Life was fragile.
Amelia had known this before she saw the accident, before she saw life burn out before her eyes. There had been many sounds, the screech of rubber against the tarmac, the ringing of breaking glass, and then the unmistakable thump as the young boy’s body hit the hood before slipping onto the ground as easy as water. Somebody screamed closer to the scene, further down the high street than Amelia just as she had shut the pharmacy door and had turned away in the direction of home.
Everybody crowded around like it was something to gawk and take photos of. To Amelia’s surprise, there was very little blood, nothing like the films, just a dark smudge across a side of his face, and gashes from gems of glass. It was misleading; he looked fine, but as she moved into the inner layer of the crowd, pushed as if by the tide, there was a sense of stillness to him, as if he had never breathed in the first place. To her right, somebody was on their mobile rattling details and hysterical comments ‘so fast…devastating…just a boy.’ Meanwhile, ambulance sirens grew encroachingly louder.
Amelia just stood. She wanted to move forward, but in the end didn’t. Nobody else was. She just stared at the boy’s face, his eyelashes creating a dark, deathly shade against his skin that was already frighteningly pale. Thoughts sped through her head as she fiddled with the strap of her handbag, clenching her fist the same way it felt as if somebody had done so around her stomach, squeezing and twisting. She wondered if this boy had a loving family, if they had been able to sense this moment, if they felt the same way she suddenly did, somewhere far away, and couldn’t explain it. She wondered if he had friends that would cry, or a girlfriend – or a boyfriend. Those people mattered, not the crowd that Amelia stood amongst. What would the boy care if strangers were crying? – probably more for themselves and the horrible memory they were left with, not for him.

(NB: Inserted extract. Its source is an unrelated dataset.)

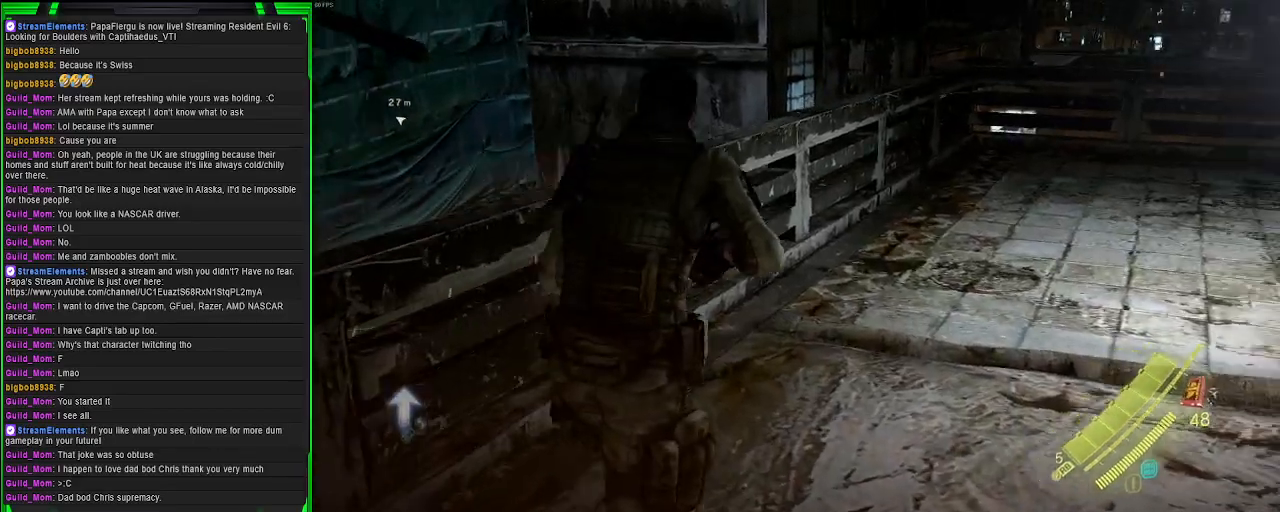
{"buttons": [], "left_stick": "up-left", "right_stick": "right", "events": [[133, "right_stick", "up-right"], [217, "left_stick", "up-left"], [317, "right_stick", "center"], [417, "right_stick", "right"]]}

Amelia’s eyes reached his face again, and suddenly, there was a kind of redness to his cheeks, like something had burst – and then he opened his eyes. His back arched up, his arms jerked and he rocketed from the ground, sitting up, panting, spluttering; shaking.

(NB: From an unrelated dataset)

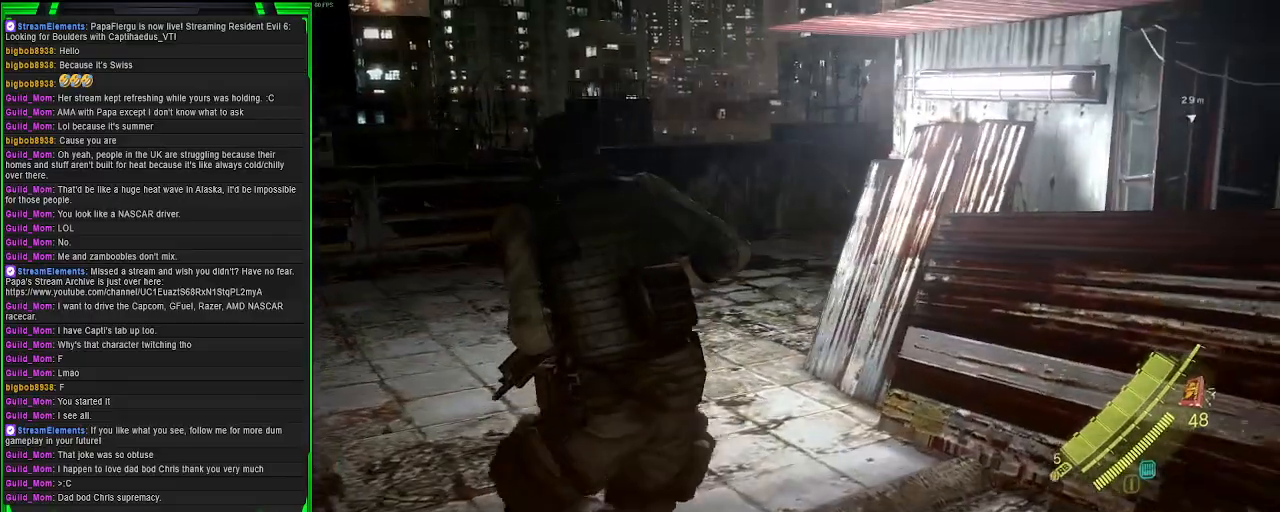
{"buttons": [], "left_stick": "down-right", "right_stick": "up-right", "events": [[300, "left_stick", "down-left"], [317, "right_stick", "up-right"], [433, "left_stick", "down-right"]]}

People in the crowd jumped and screamed more than ever, pointing and cursing. He was dead. He was definitely dead. But…he’s not.
The boy suddenly became aware of everybody watching him, and of the bead of blood that oozed out of his nose and spread across his wet upper lip. His eyes were wide and dilated, like he was recovering from the flare of an intense light, and his head jerked around to everybody before he stood, on legs that had surely been broken. How? How is he alive? Is that possible? No, it can’t be. That’s not how death works…
Suddenly, the boy took off, scrambling for his broken phone on the floor and hurrying up the street with just a limp on one foot and an arm swinging numbly at his side.
“Lord Almighty, what did I just see?” gasped an elderly lady over Amelia’s shoulder,
“It’s a miracle,” said another voice,
“Somebody run after him, see he’s alright!” yelled another over the building din of terrified, confused voices. Amelia just stood for a moment, readjusting herself in her heels, making sure her bag was secure, and continued her journey home. What else was she supposed to do? She could have run after the boy, but somebody else would surely do that, and the ambulance crew were now hurrying into the road, looking bemused for a body to treat. Everybody else will do it, I don’t need to worry. Worry about yourself for once, Amelia. You deserve it.
A shiver swept over her, like a cobweb on her shoulder, but she ignored it, too intensely determined to get home and do what she had planned before the strange accident. Her home was just a couple blocks from the high street – always a bonus – and Amelia was glad to open the door after her shaky use of her key, locking herself inside and sinking down against the door. It was only then that she realised she was crying, just a single tear unnoticed at the corner of her eye. Maybe it was from shock, or even frustration that she hadn’t gotten home quicker.
She checked her phone, just once very quickly, seeing the text in large, unconcealed writing: He’ll be fine. We all will. Just relax.
Sophie’s right. Of course she is, she always is.
Knocking off her heels and padding up the stairs to her room, Amelia checked for the first, second, fifth time for the package, hearing it rattle-rattle in her handbag, a noise that soothed the cacophony pulsing in her head.
Life is fragile. And it’ll all be over soon. Just relax.